Boyer fue ministro de Economía y Hacienda del gobierno de Felipe González. Si hombre, ese carismático estadista de ¿izquierdas? que supo aparcar su coherencia ideológica para meternos en la OTAN. Durante su mandato, don Miguel sufrió una grave infección neoliberal en su ilustrado cerebro que le condujo a desarrollar medidas como la liberalización del precio de los alquileres o del horario comercial. También fue el autor intelectual de algunas reconversiones industriales que se llevaron a cabo sin piedad y con una fuerte represión policial. Imbuido de la filosofía del despotismo ilustrado, aplicaba la máxima de «Todo por el pueblo, pero sin el pueblo» mientras iba preparándose un retiro dorado lejos del poco glamuroso mundo de la política.

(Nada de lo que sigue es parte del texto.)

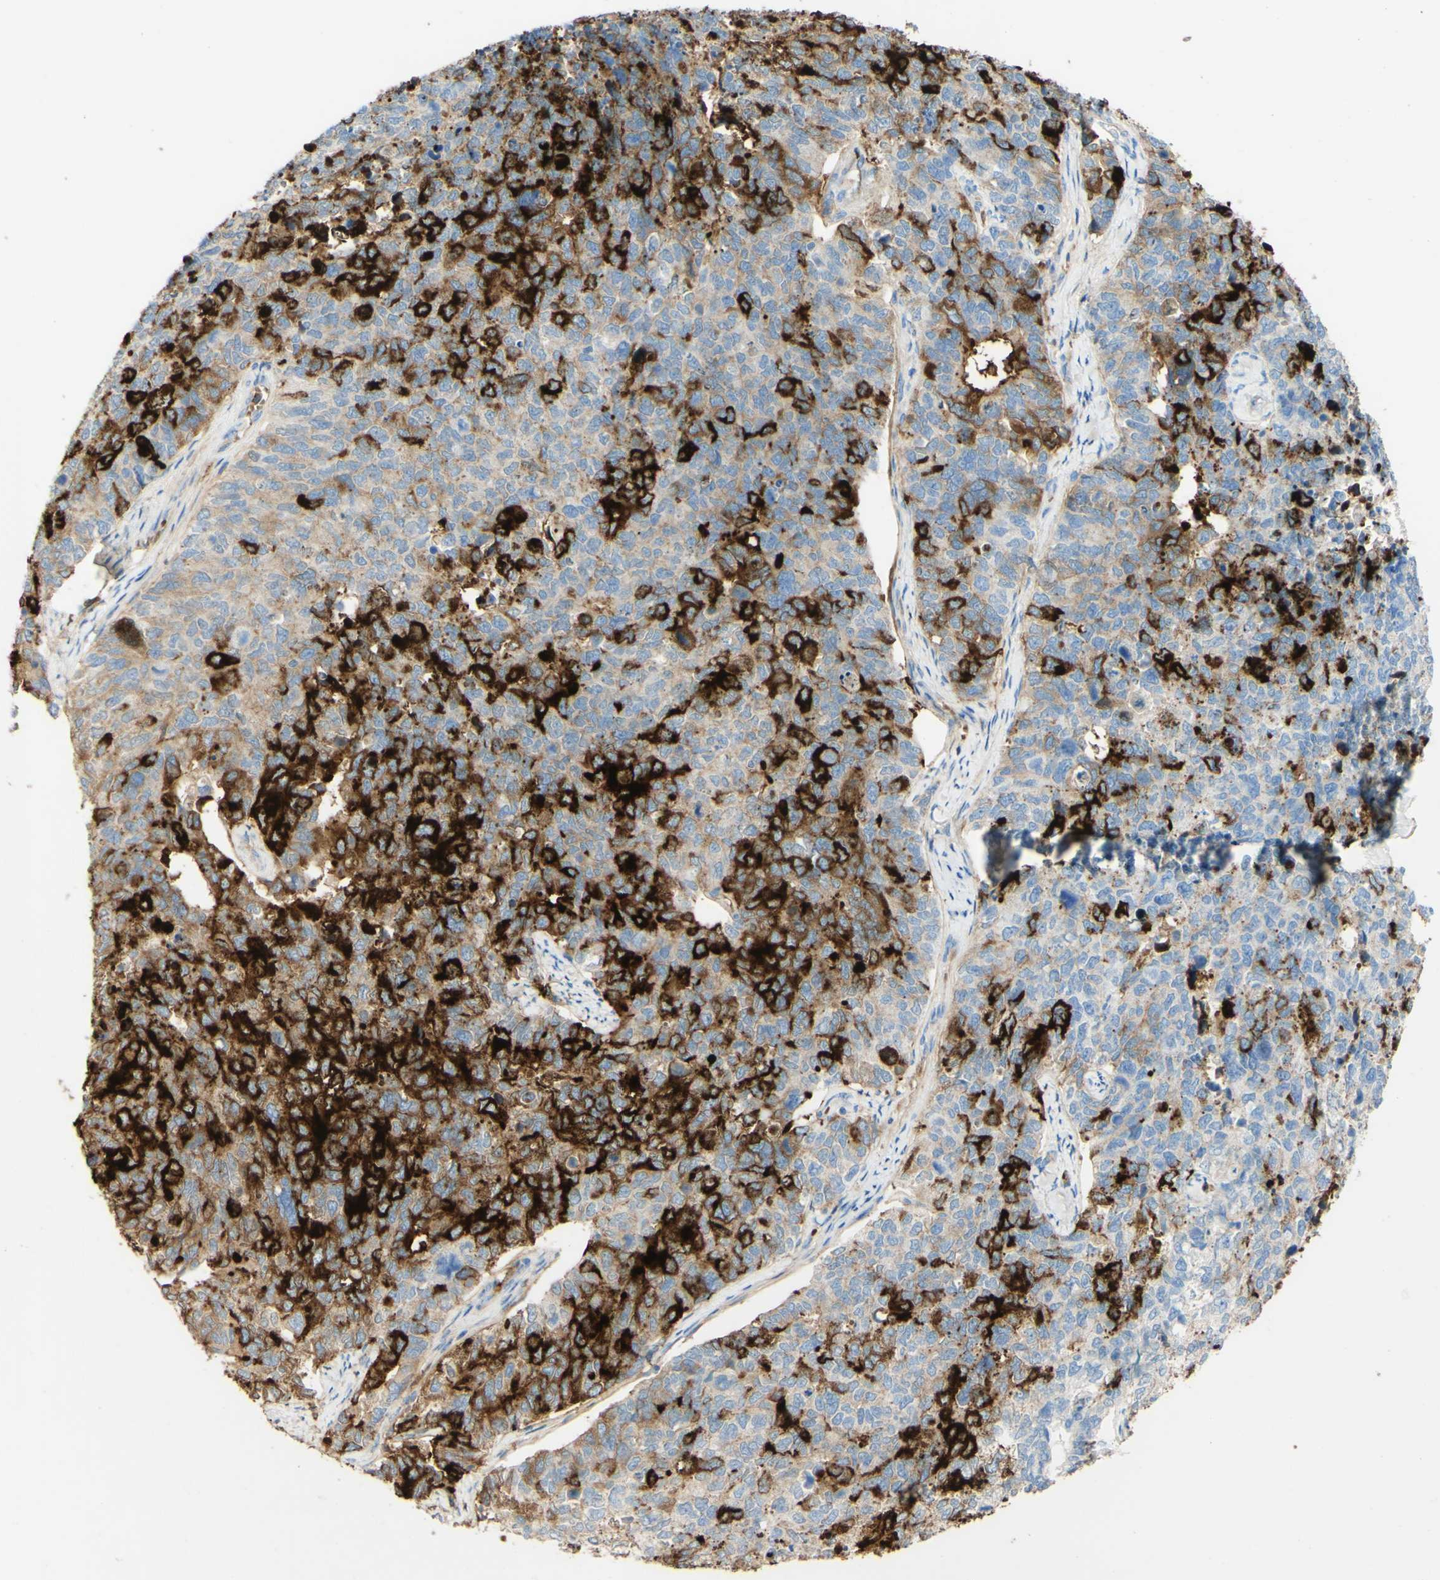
{"staining": {"intensity": "strong", "quantity": "25%-75%", "location": "cytoplasmic/membranous"}, "tissue": "cervical cancer", "cell_type": "Tumor cells", "image_type": "cancer", "snomed": [{"axis": "morphology", "description": "Squamous cell carcinoma, NOS"}, {"axis": "topography", "description": "Cervix"}], "caption": "This image reveals immunohistochemistry (IHC) staining of human cervical cancer, with high strong cytoplasmic/membranous expression in about 25%-75% of tumor cells.", "gene": "PIGR", "patient": {"sex": "female", "age": 63}}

No tuvo reparos en visitar la Moncloa, varias veces, cuando su inquilino era el chaparro bigotudo de Las Azores. Y en la actualidad ostenta consejerías y representaciones en algunas corporaciones empresariales que, a buen seguro, le reportaran mayores beneficios que su gestión ministerial. Casado con una reina del papel couché, amante del alicatado y la loza de baño, Boyer no tuvo reparos en abrazar la cultura, sí. Pero la cultura del capital para ser más exactos.
Y es esa idolatría, cultivada durante décadas de habitar en su torre de marfil, la que habla ahora por su boca cuando nos suelta algunas perlas como que abaratar el despido proporcionará más trabajo, que es imprescindible que se puedan descolgar los convenios colectivos o que aplicarle una tasa a la banca española sería una medida injusta.

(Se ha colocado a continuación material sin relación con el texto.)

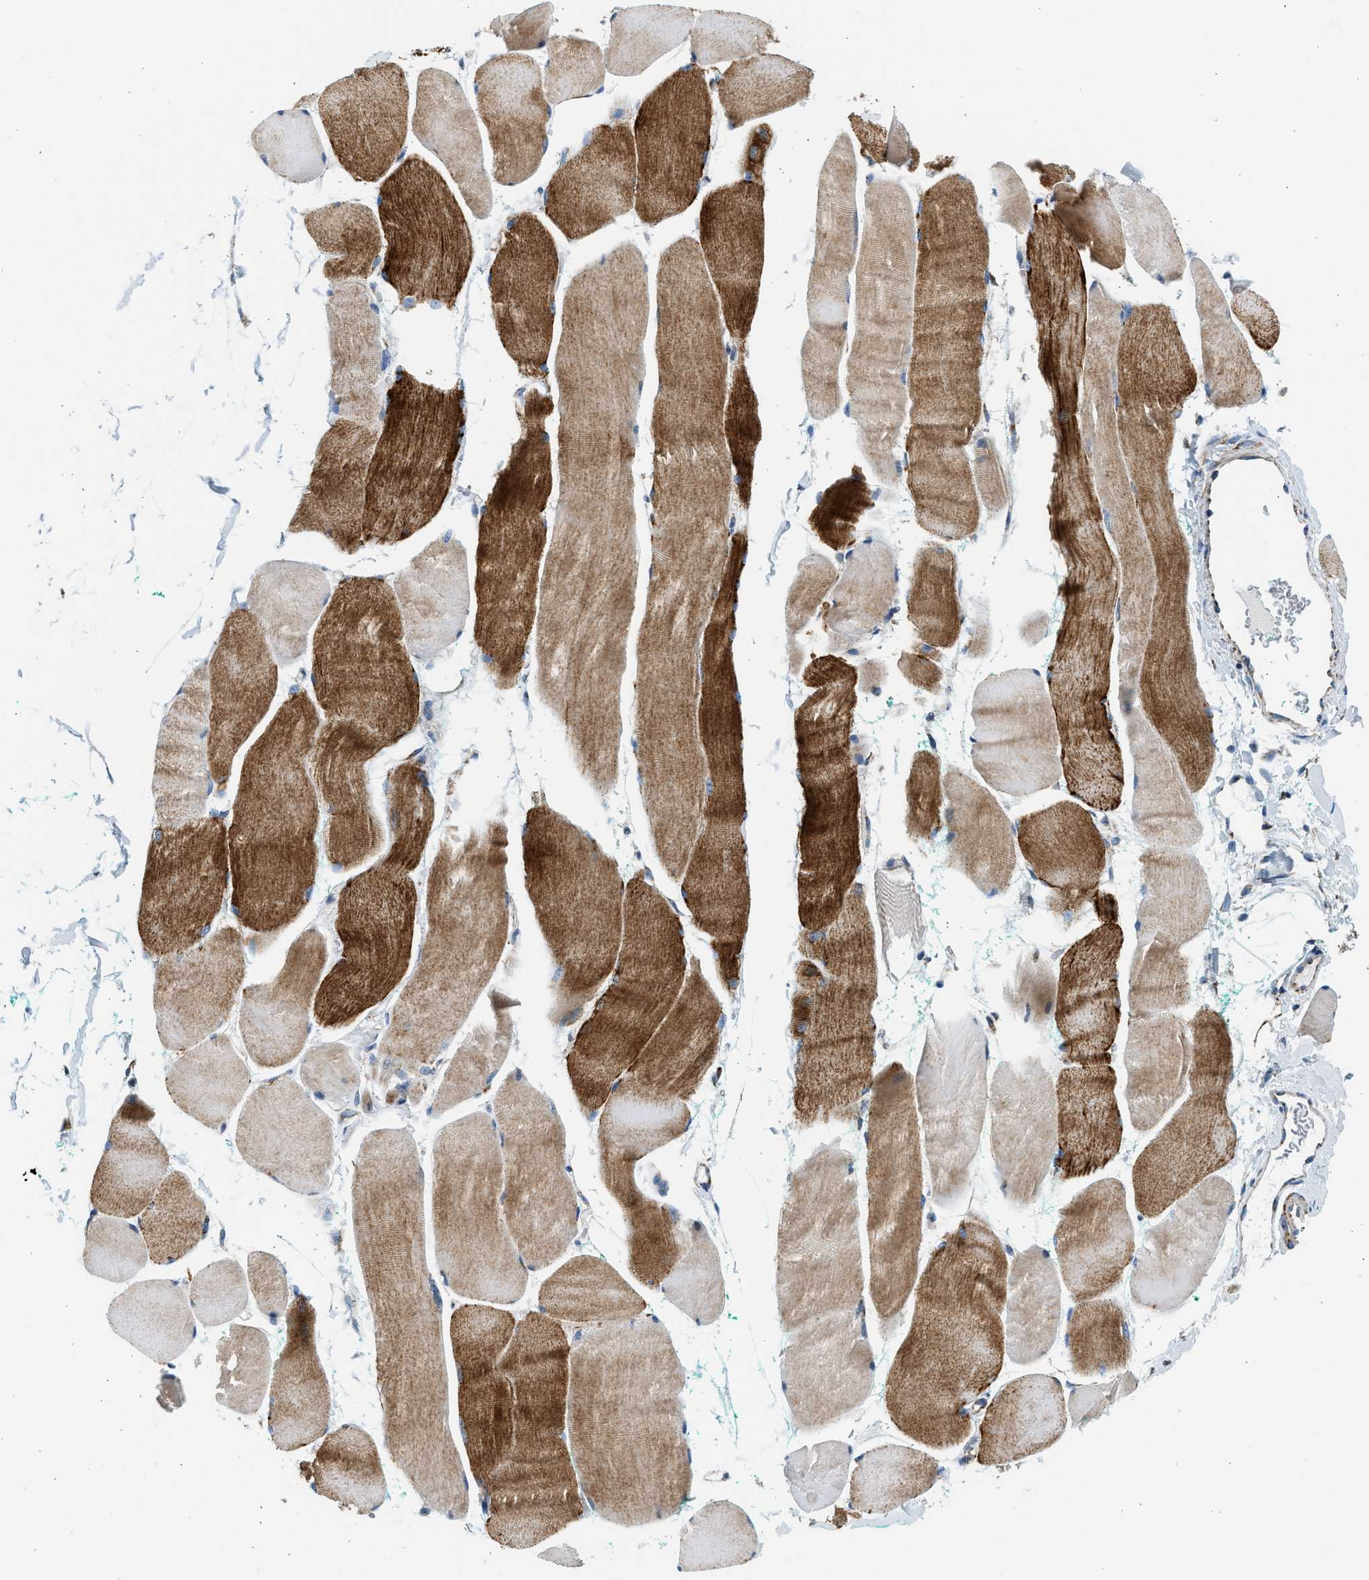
{"staining": {"intensity": "strong", "quantity": ">75%", "location": "cytoplasmic/membranous"}, "tissue": "skeletal muscle", "cell_type": "Myocytes", "image_type": "normal", "snomed": [{"axis": "morphology", "description": "Normal tissue, NOS"}, {"axis": "morphology", "description": "Squamous cell carcinoma, NOS"}, {"axis": "topography", "description": "Skeletal muscle"}], "caption": "Brown immunohistochemical staining in unremarkable skeletal muscle shows strong cytoplasmic/membranous expression in approximately >75% of myocytes.", "gene": "KCNMB3", "patient": {"sex": "male", "age": 51}}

Hace falta estar alejado de la realidad social para largar tan alegremente y no estar de cachondeo. Si la austeridad en los salarios de la administración pública significa, según su criterio, que solo los analfabetos querrán formar parte del gobierno entonces, ¿Quiere eso decir que lo único que impulsa a los intelectuales a comprometerse con la cosa pública es el sucio parné? ¿Acaso es que a los cráneos privilegiados nacionales solo les estimula la pasta?
Con esta desafortunada declaración ha ofendido, no solo a los eruditos, también a la sufrida clase trabajadora de este país. A muchas personas decentes que, aunque no anden sobrados de formación, podrían darle clases de ética y congruencia al ínclito ex-ministro.
Me viene a la memoria gente como Cipriano Mera. Un anarcosindicalista, albañil de profesión desde los once años, que repartía su sueldo de oficial con el aprendiz por un sentido innato de la justicia social. Por sus ideas participó en la guerra y padeció la cárcel y el exilio. Cipriano vivió de pie y nunca se sintió tentado a dejarse arrastrar por oropeles o becerros dorados. Como para muchos otros, su falta de formación no mermó un ápice su capacidad de compromiso ni su intuición sobre lo que era o no era justo para las clases desfavorecidas. Pero claro, el «paleta» contaba con un arma que no se puede comprar ni con los más altos sueldos ni con una elaborada educación en las universidades privadas más caras del mundo. Cipriano, al contrario que el rutilante Boyer, tenía conciencia. Por eso no traicionó a sus ideales y acabó sus días ejerciendo la dignidad en su trabajo como albañil. Toda una lección de moral que, algunos letrados acaudalados carentes de alma, son incapaces de aprender por muchos títulos y másteres que puedan acumular a sus espaldas.